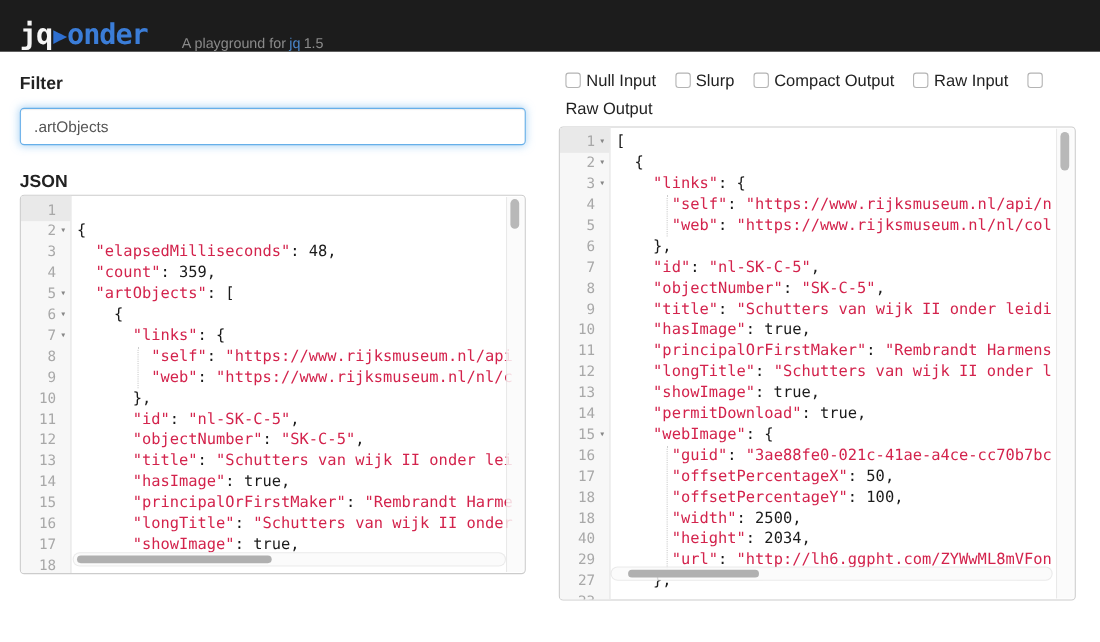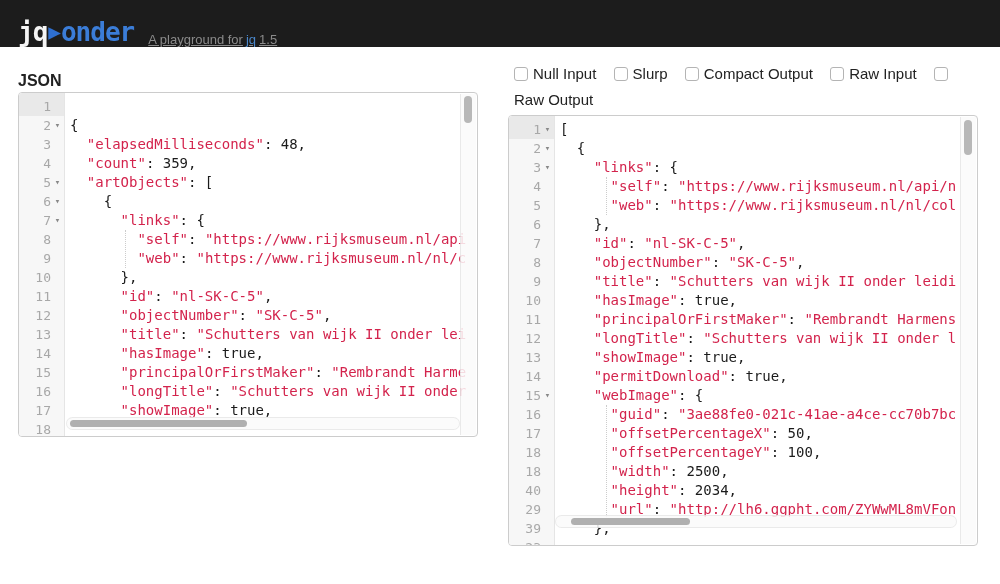--- a/index.html
+++ b/index.html
@@ -13,7 +13,7 @@
   .logo .jq{color:#f5f5f5;}
   .logo .arrow{color:#2e6fd0;font-size:21px;margin:0 1px;}
   .logo .play{color:#3b7dd8;}
-  .tagline{color:#8a8a8a;font-size:13px;margin-left:14px;margin-top:4px;text-decoration:underline;}
+  .tagline{color:#8a8a8a;font-size:13px;margin-left:31px;margin-top:4px;}
   .tagline a{color:#4a87ca;text-decoration:none;margin:0 3px;}
   
   .left-col{position:absolute;left:18px;top:47px;width:460px;}

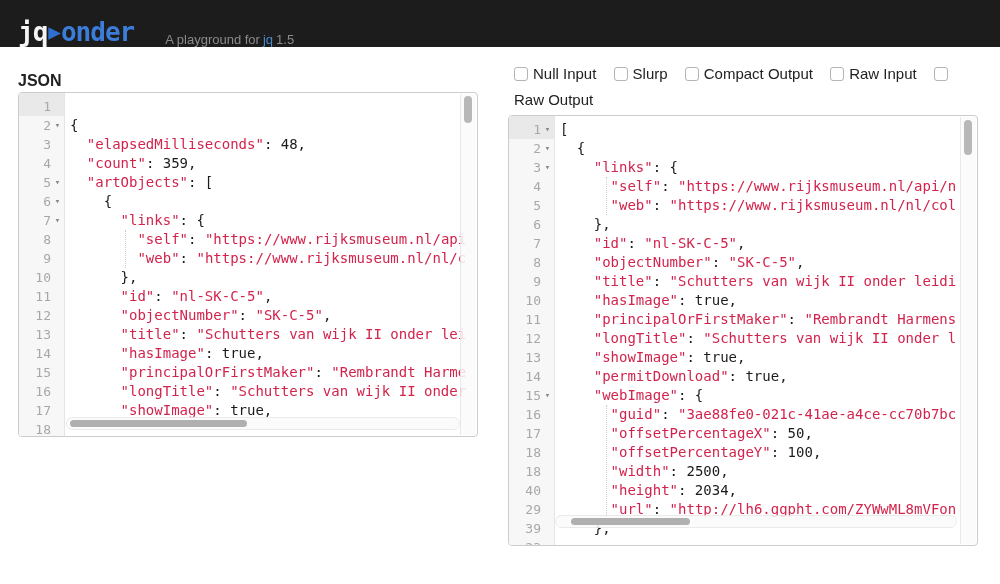--- a/index.html
+++ b/index.html
@@ -75,6 +75,7 @@
 </header>
 
 <section class="left-col">
+  <h2 class="sec" id="filter-label">Filter</h2>
   <h2 class="sec" id="json-label">JSON</h2>
   <div class="editor" id="json-editor">
     <div class="gutter">

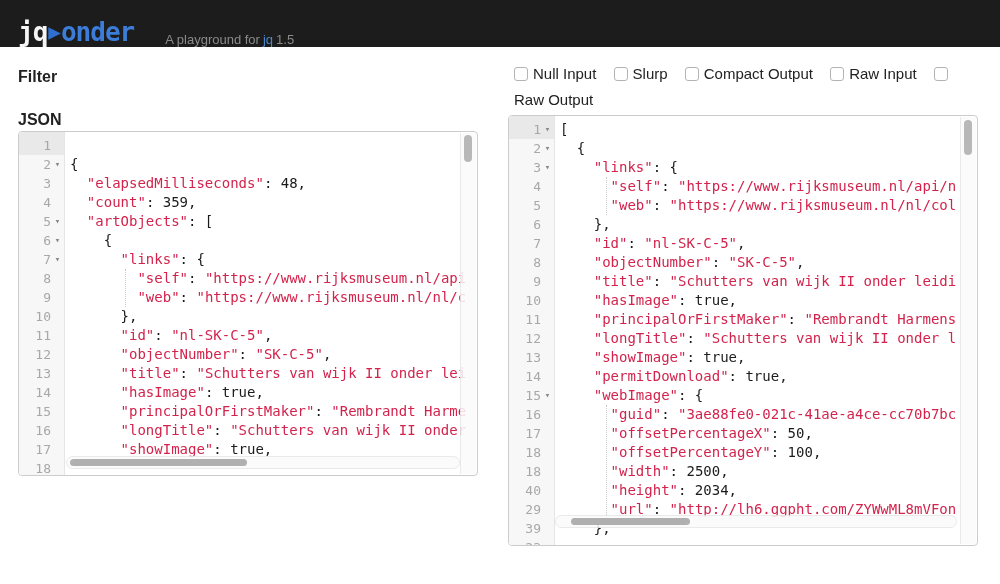--- a/index.html
+++ b/index.html
@@ -76,6 +76,7 @@
 
 <section class="left-col">
   <h2 class="sec" id="filter-label">Filter</h2>
+  <input id="filter-input" type="text" value=".artObjects" style="">
   <h2 class="sec" id="json-label">JSON</h2>
   <div class="editor" id="json-editor">
     <div class="gutter">

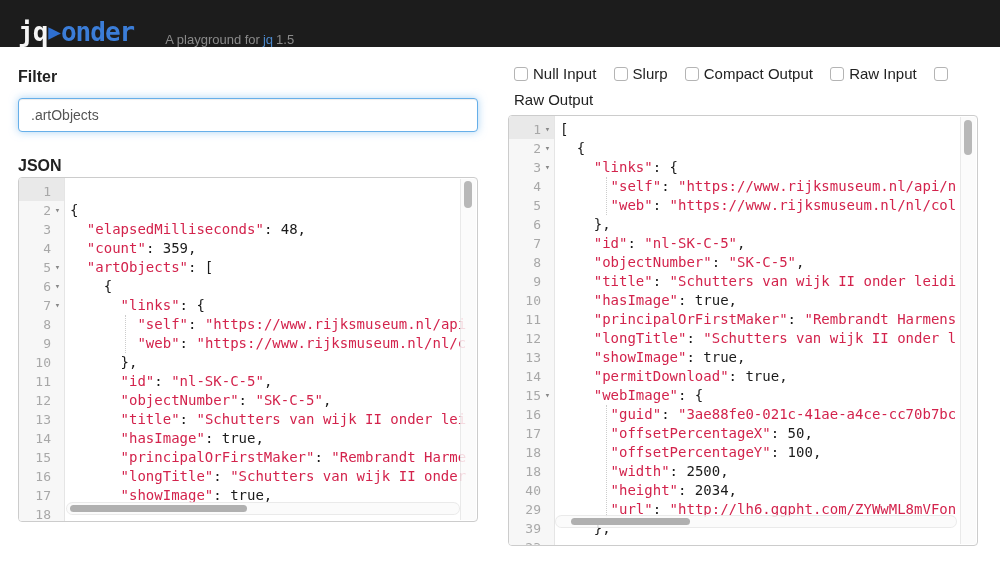--- a/index.html
+++ b/index.html
@@ -272,7 +272,7 @@
           <span class="fold"></span>
         </div>
         <div class="gcell">
-          <span class="ln">39</span>
+          <span class="ln">27</span>
           <span class="fold"></span>
         </div>
         <div class="gcell">

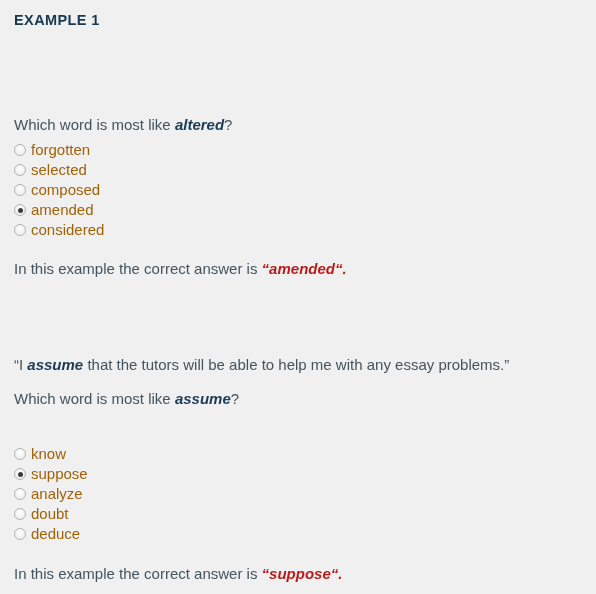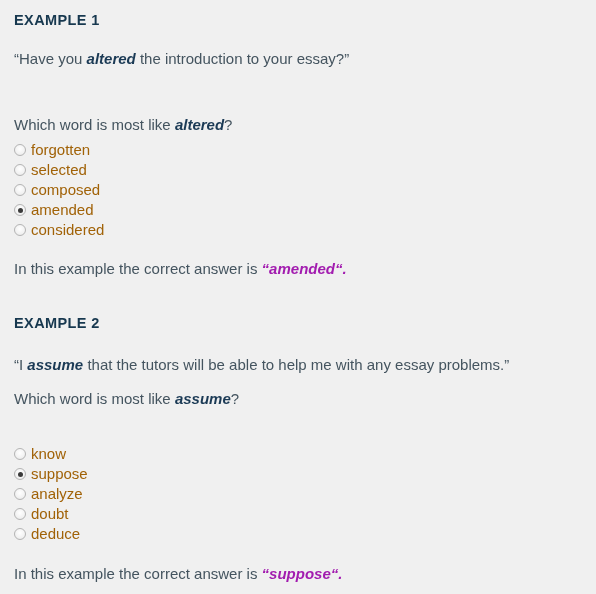--- a/index.html
+++ b/index.html
@@ -112,9 +112,6 @@
     <div class="ex-heading">EXAMPLE 1</div>
   </div>
 
-  <div class="block-q1">
-    <p class="para"><span>“</span><span>Have you </span><span class="em">altered</span><span> the introduction to your essay?</span><span>”</span></p>
-  </div>
 
   <div class="block-q1b">
     <p class="para"><span>Which word is most like </span><span class="em">altered</span><span>?</span></p>

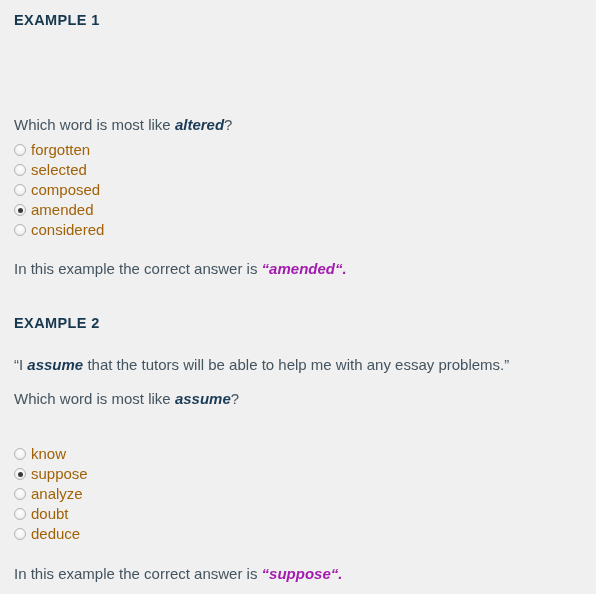--- a/index.html
+++ b/index.html
@@ -47,7 +47,7 @@
   .answer .em {
     font-weight: bold;
     font-style: italic;
-    color: #a21caf;
+    color: #b91c1c;
     text-align: center;
   }
   .options {

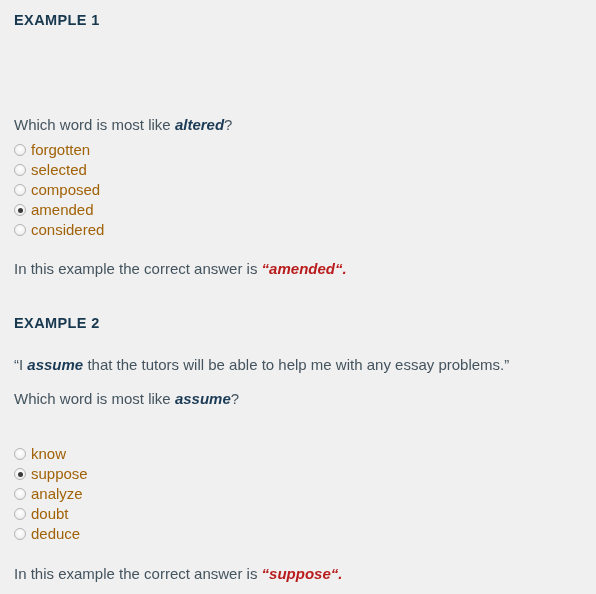--- a/index.html
+++ b/index.html
@@ -144,9 +144,6 @@
     <p class="para answer"><span>In this example the correct answer is </span><span class="em">“amended“</span><span class="em">.</span></p>
   </div>
 
-  <div class="block-heading-2">
-    <div class="ex-heading">EXAMPLE 2</div>
-  </div>
 
   <div class="block-q2">
     <p class="para"><span>“</span><span>I </span><span class="em">assume</span><span> that the tutors will be able to help me with any essay problems.</span><span>”</span></p>

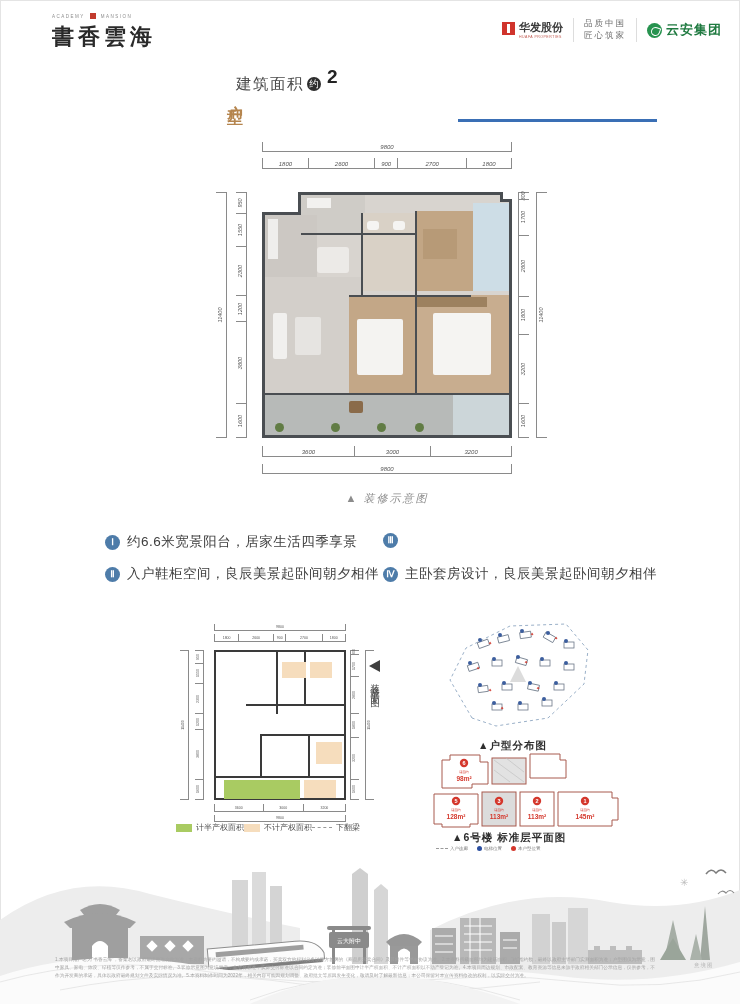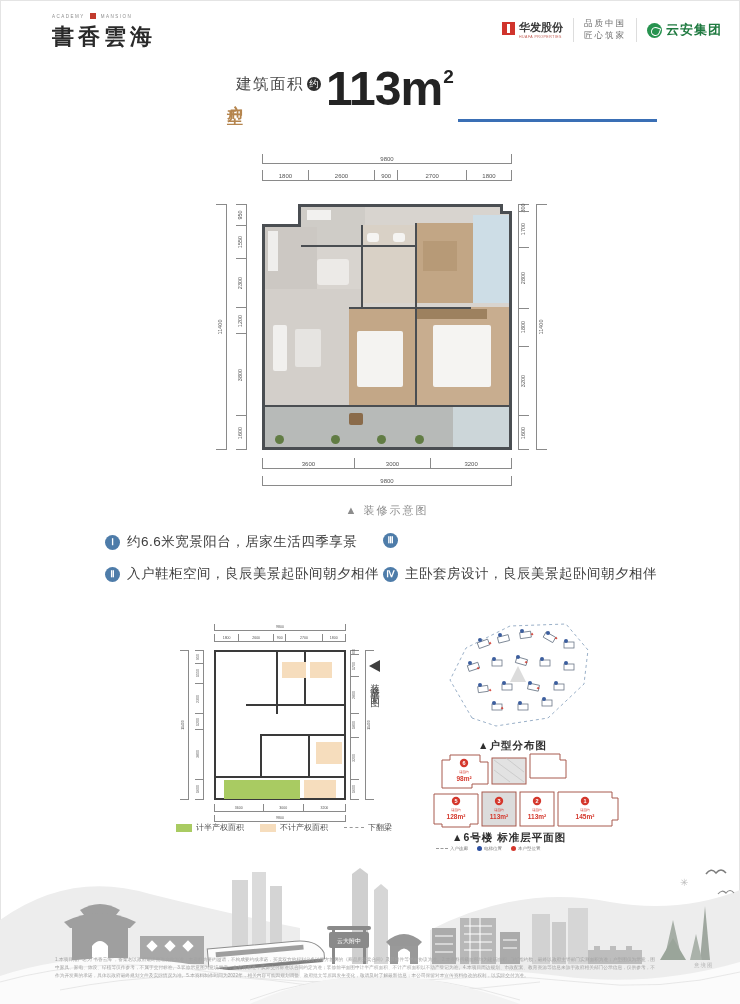--- a/index.html
+++ b/index.html
@@ -124,7 +124,6 @@
   <div class="abs arealine" style="left:236px;top:66px;align-items:center;">
     <span class="arealabel">建筑面积</span>
     <span class="areacircle">约</span>
-    <span class="areaval">113m</span>
     <span class="areasup">2</span>
   </div>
################
Pictures don't belong in the copy. Transcribe every record exactly as it appears.

--- a/index.html
+++ b/index.html
@@ -13,7 +13,7 @@
   .logo .jq{color:#f5f5f5;}
   .logo .arrow{color:#2e6fd0;font-size:21px;margin:0 1px;}
   .logo .play{color:#3b7dd8;}
-  .tagline{color:#8a8a8a;font-size:13px;margin-left:14px;margin-top:4px;text-decoration:underline;}
+  .tagline{color:#8a8a8a;font-size:13px;margin-left:31px;margin-top:4px;}
   .tagline a{color:#4a87ca;text-decoration:none;margin:0 3px;}
   
   .left-col{position:absolute;left:18px;top:47px;width:460px;}

--- a/index.html
+++ b/index.html
@@ -75,6 +75,7 @@
 </header>
 
 <section class="left-col">
+  <h2 class="sec" id="filter-label">Filter</h2>
   <h2 class="sec" id="json-label">JSON</h2>
   <div class="editor" id="json-editor">
     <div class="gutter">

--- a/index.html
+++ b/index.html
@@ -76,6 +76,7 @@
 
 <section class="left-col">
   <h2 class="sec" id="filter-label">Filter</h2>
+  <input id="filter-input" type="text" value=".artObjects" style="">
   <h2 class="sec" id="json-label">JSON</h2>
   <div class="editor" id="json-editor">
     <div class="gutter">

--- a/index.html
+++ b/index.html
@@ -272,7 +272,7 @@
           <span class="fold"></span>
         </div>
         <div class="gcell">
-          <span class="ln">39</span>
+          <span class="ln">27</span>
           <span class="fold"></span>
         </div>
         <div class="gcell">

--- a/index.html
+++ b/index.html
@@ -112,9 +112,6 @@
     <div class="ex-heading">EXAMPLE 1</div>
   </div>
 
-  <div class="block-q1">
-    <p class="para"><span>“</span><span>Have you </span><span class="em">altered</span><span> the introduction to your essay?</span><span>”</span></p>
-  </div>
 
   <div class="block-q1b">
     <p class="para"><span>Which word is most like </span><span class="em">altered</span><span>?</span></p>

--- a/index.html
+++ b/index.html
@@ -47,7 +47,7 @@
   .answer .em {
     font-weight: bold;
     font-style: italic;
-    color: #a21caf;
+    color: #b91c1c;
     text-align: center;
   }
   .options {

--- a/index.html
+++ b/index.html
@@ -144,9 +144,6 @@
     <p class="para answer"><span>In this example the correct answer is </span><span class="em">“amended“</span><span class="em">.</span></p>
   </div>
 
-  <div class="block-heading-2">
-    <div class="ex-heading">EXAMPLE 2</div>
-  </div>
 
   <div class="block-q2">
     <p class="para"><span>“</span><span>I </span><span class="em">assume</span><span> that the tutors will be able to help me with any essay problems.</span><span>”</span></p>

--- a/index.html
+++ b/index.html
@@ -124,7 +124,6 @@
   <div class="abs arealine" style="left:236px;top:66px;align-items:center;">
     <span class="arealabel">建筑面积</span>
     <span class="areacircle">约</span>
-    <span class="areaval">113m</span>
     <span class="areasup">2</span>
   </div>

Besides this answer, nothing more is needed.